List every test name shown after "tests=" in the X-Spam-Status header in the mailing list post below about matching a base64-encoded subject.

__Source text__.
------------------------
You are viewing a plain text version of this content. The canonical link for it is here.
Posted to users@spamassassin.apache.org by Kenneth Porter <sh...@sewingwitch.com> on 2013/08/28 08:06:55 UTC

Matching base64 subject

I'm trying to use this set of rules to spot Chinese or Russian characters 
in the subject line:

<http://www.timk.de/it-blog/howto-find-chinese-or-russian-spam-encoded-in-utf-8-with-spamassassin/>

To debug the rules, I've replaced the leading __ in sub-rules with T_.

The rules don't seem to match the base64-encoded UTF8 sequences I'm seeing 
in subject lines.

For example:

X-Spam-Status: No, score=1.7 required=5.0 tests=BAYES_50,
	CHARSET_UTF8_B_SUBJ_LATIN,HTML_FONT_FACE_BAD,HTML_MESSAGE,
	T_CHARSET_SUBJECT_UTF8_B_ENCODED,T_CHARSET_SUBJECT_UTF8_ENCODED 
autolearn=no
	version=3.3.1

Subject: =?utf-8?B?54mp5paZ6K6h5YiS5Y2P6LCDL+iJvueUnw==?=

The first character is 7269 hex, which if the rules are correct should be 
matched by __CHARSET__UTF8_SUBJ_CJK1.

I'm using this to decode the base64 between the question marks to inspect 
the result:

<http://www.opinionatedgeek.com/dotnet/tools/base64decode/>
------------------------
__Supplied information__.

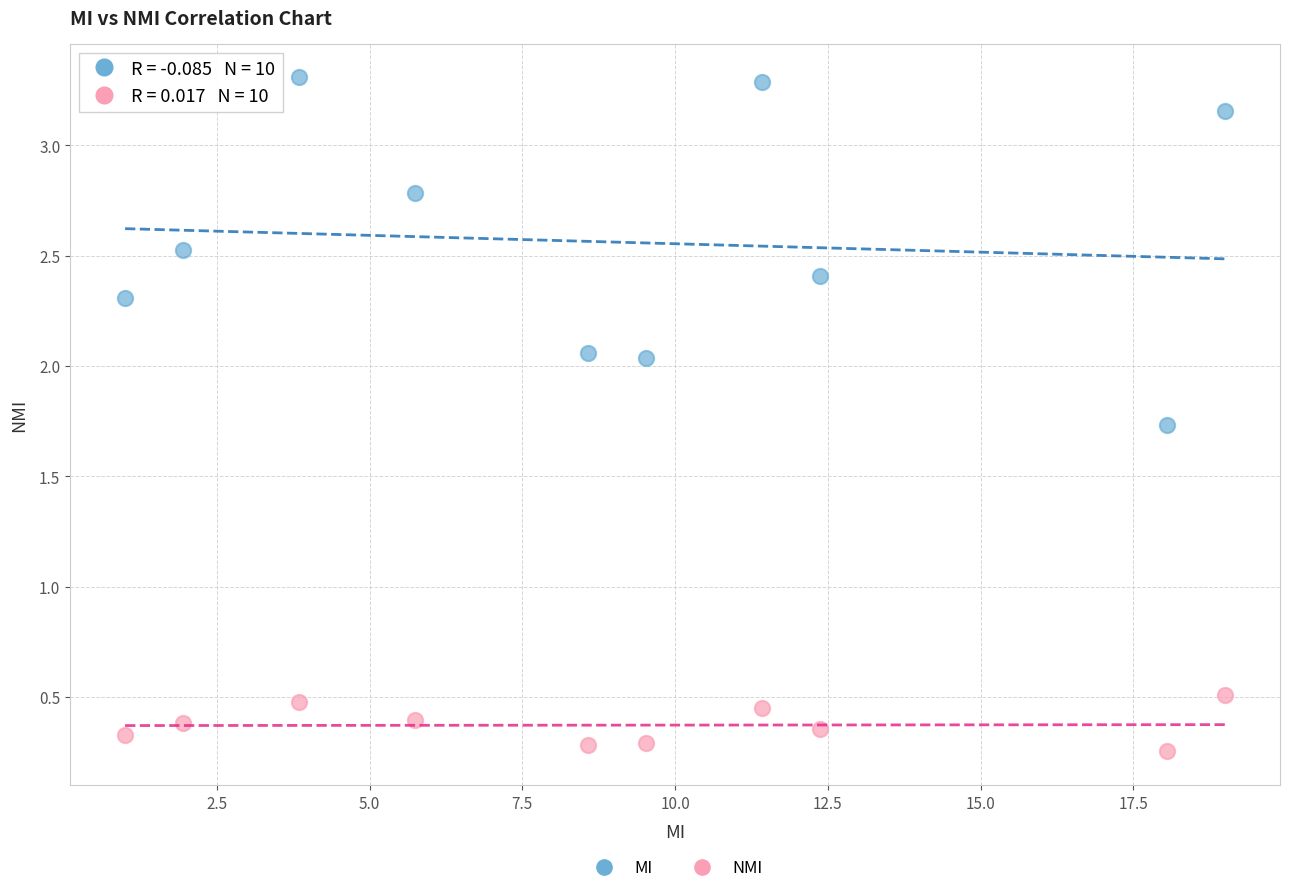

Which series reaches the minimum Y coordinate?

NMI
------------------------
__Task solution__.
BAYES_50
CHARSET_UTF8_B_SUBJ_LATIN
HTML_FONT_FACE_BAD
HTML_MESSAGE
T_CHARSET_SUBJECT_UTF8_B_ENCODED
T_CHARSET_SUBJECT_UTF8_ENCODED